Ce jeune avait en effet la main leste et choisissait ses victimes à l'avance, afin d'user des moyens adéquats pour les voler.
Il ne recourait en effet à la force qu'en dernier ressort.
Au marché de Séjoumi, il était en état d'ébriété, mais n'avait pas perdu la raison ni son habitude de cibler ses victimes.
La personne qui était là à faire des emplettes n'avait pas fait attention à ce jeune homme qui ne cessait de l'épier.
Il avait projeté de lui arracher son téléphone portable.
Mais elle était précautionneuse, et il ne put profiter d'aucune faille pour réaliser ce qu'il s'était mis en tête depuis qu'il avait aperçu ce bonhomme.

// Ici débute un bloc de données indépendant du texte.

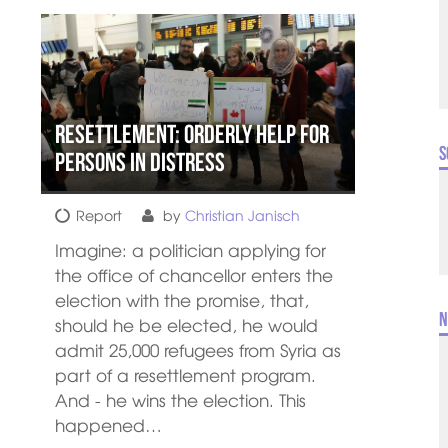
Resettlement: orderly help for
S
persons in distress
Report
by
Christian Janisch
Imagine: a politician applying for
the office of chancellor enters the
election with the promise, that,
N
should he be elected, he would
admit 25,000 refugees from Syria as
part of a resettlement program.
And - he wins the election. This
happened…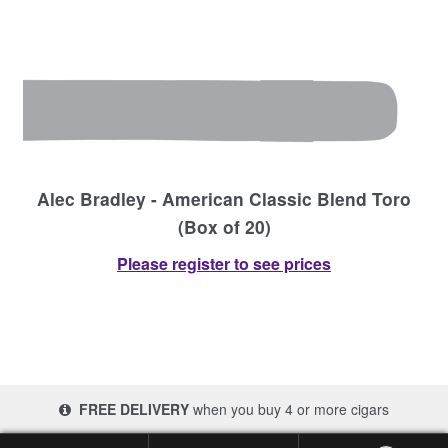
Alec Bradley - American Classic Blend Toro
(Box of 20)
Please register to see prices
FREE DELIVERY
when you buy 4 or more cigars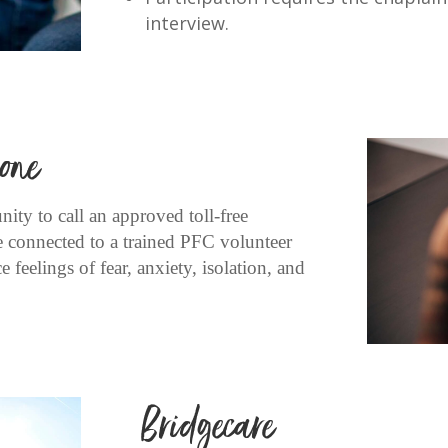
interview.
one
ity to call an approved toll-free
e connected to a trained PFC volunteer
 feelings of fear, anxiety, isolation, and
Bridgecare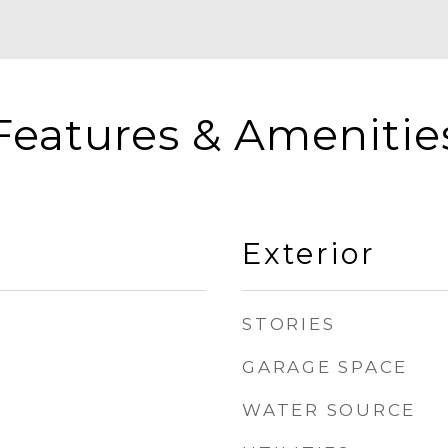
Features & Amenitie
Exterior
STORIES
GARAGE SPACE
WATER SOURCE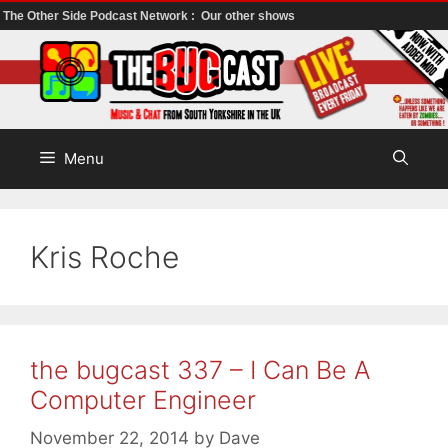
The Other Side Podcast Network :
Our other shows
Skip
to
content
Menu
Kris Roche
the bugcast 337 – I Can Be A
Computer Engineer
November 22, 2014
by
Dave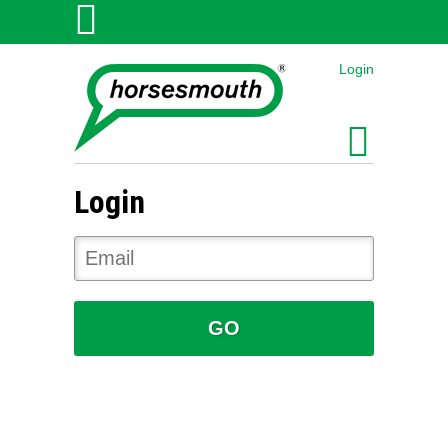
Login
Login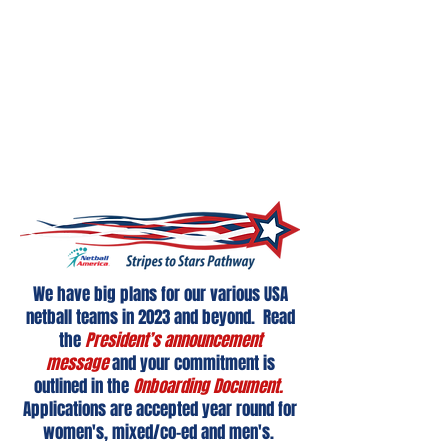
Given the success of the first USA
University Women’s Netball Team Netball
America created, and this team holding a
current world university ranking of #6 we
now expanded and enhanced this
program to create the Stripes to Stars
Pathway.
We have big plans for our various USA
netball teams in 2023 and beyond. Read
the
President’s announcement
message
and your commitment is
outlined in the
Onboarding Document.
Applications are accepted year round for
women's, mixed/co-ed and men's.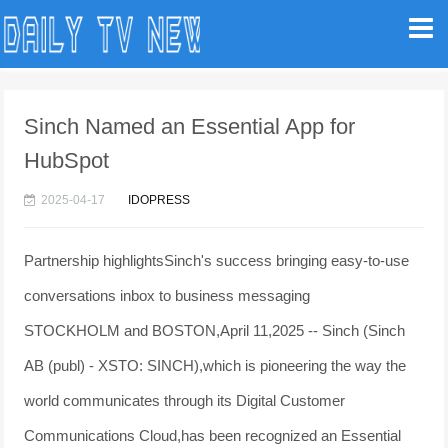
Sinch Named an Essential App for
HubSpot
2025-04-17
IDOPRESS
Partnership highlightsSinch's success bringing easy-to-use
conversations inbox to business messaging
STOCKHOLM and BOSTON,April 11,2025 -- Sinch (Sinch
AB (publ) - XSTO: SINCH),which is pioneering the way the
world communicates through its Digital Customer
Communications Cloud,has been recognized an Essential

Il ne lui restait alors qu'un seul moyen :le recours à la force, avait-il pensé, d'autant plus qu'il était en état d'ébriété, et que ses facultés de discernement étaient par là même affectées.
Aussitôt dit aussitôt fait, il surprit le bonhomme, un couteau à la main, en lui intimant l'ordre de lui remettre son téléphone portable.
La victime ne put qu'obtempérer.
Elle attendit de voir l'agresseur disparaître, pour alerter la police et porter plainte contre le forcené, en donnant son signalement aux agents de la brigade criminelle.
Arrêtés, il reconnut les faits incriminés, déclarant qu'il ne réalisait pas la gravité de son geste, étant en état d'ébriété.
L'avocat de la défense sollicita les circonstances atténuantes pour son jeune client qui était mû surtout par l'état d'indigence dans lequel il se trouvait, n'ayant ni ressources ni emploi fixe.
Le tribunal après en avoir délibéré, condamna l'accusé à 4 ans de prison.